= What is needed =
Could you reproduce all the entries under this sentence exactly, leaving the images aside?

(Data records)

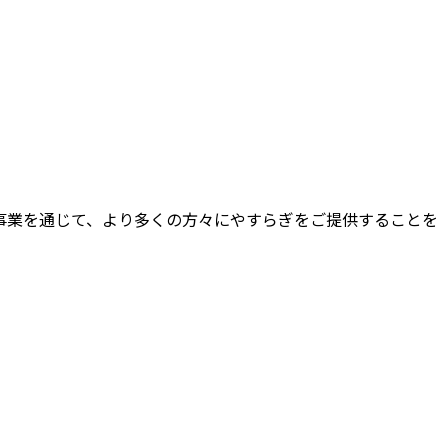
事業を通じて、より多くの方々にやすらぎをご提供することを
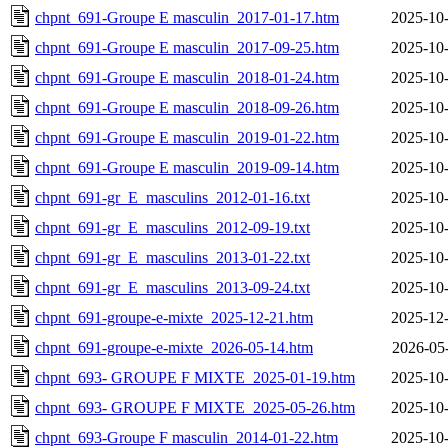
chpnt_691-Groupe E masculin_2017-01-17.htm
2025-10-
chpnt_691-Groupe E masculin_2017-09-25.htm
2025-10-
chpnt_691-Groupe E masculin_2018-01-24.htm
2025-10-
chpnt_691-Groupe E masculin_2018-09-26.htm
2025-10-
chpnt_691-Groupe E masculin_2019-01-22.htm
2025-10-
chpnt_691-Groupe E masculin_2019-09-14.htm
2025-10-
chpnt_691-gr_E_masculins_2012-01-16.txt
2025-10-
chpnt_691-gr_E_masculins_2012-09-19.txt
2025-10-
chpnt_691-gr_E_masculins_2013-01-22.txt
2025-10-
chpnt_691-gr_E_masculins_2013-09-24.txt
2025-10-
chpnt_691-groupe-e-mixte_2025-12-21.htm
2025-12-
chpnt_691-groupe-e-mixte_2026-05-14.htm
2026-05
chpnt_693- GROUPE F MIXTE_2025-01-19.htm
2025-10-
chpnt_693- GROUPE F MIXTE_2025-05-26.htm
2025-10-
chpnt_693-Groupe F masculin_2014-01-22.htm
2025-10-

(End Data records)

= Response box =
事業を通じて、より多くの方々にやすらぎをご提供することを
chpnt_691-Groupe E masculin_2017-01-17.htm
2025-10-
chpnt_691-Groupe E masculin_2017-09-25.htm
2025-10-
chpnt_691-Groupe E masculin_2018-01-24.htm
2025-10-
chpnt_691-Groupe E masculin_2018-09-26.htm
2025-10-
chpnt_691-Groupe E masculin_2019-01-22.htm
2025-10-
chpnt_691-Groupe E masculin_2019-09-14.htm
2025-10-
chpnt_691-gr_E_masculins_2012-01-16.txt
2025-10-
chpnt_691-gr_E_masculins_2012-09-19.txt
2025-10-
chpnt_691-gr_E_masculins_2013-01-22.txt
2025-10-
chpnt_691-gr_E_masculins_2013-09-24.txt
2025-10-
chpnt_691-groupe-e-mixte_2025-12-21.htm
2025-12-
chpnt_691-groupe-e-mixte_2026-05-14.htm
2026-05
chpnt_693- GROUPE F MIXTE_2025-01-19.htm
2025-10-
chpnt_693- GROUPE F MIXTE_2025-05-26.htm
2025-10-
chpnt_693-Groupe F masculin_2014-01-22.htm
2025-10-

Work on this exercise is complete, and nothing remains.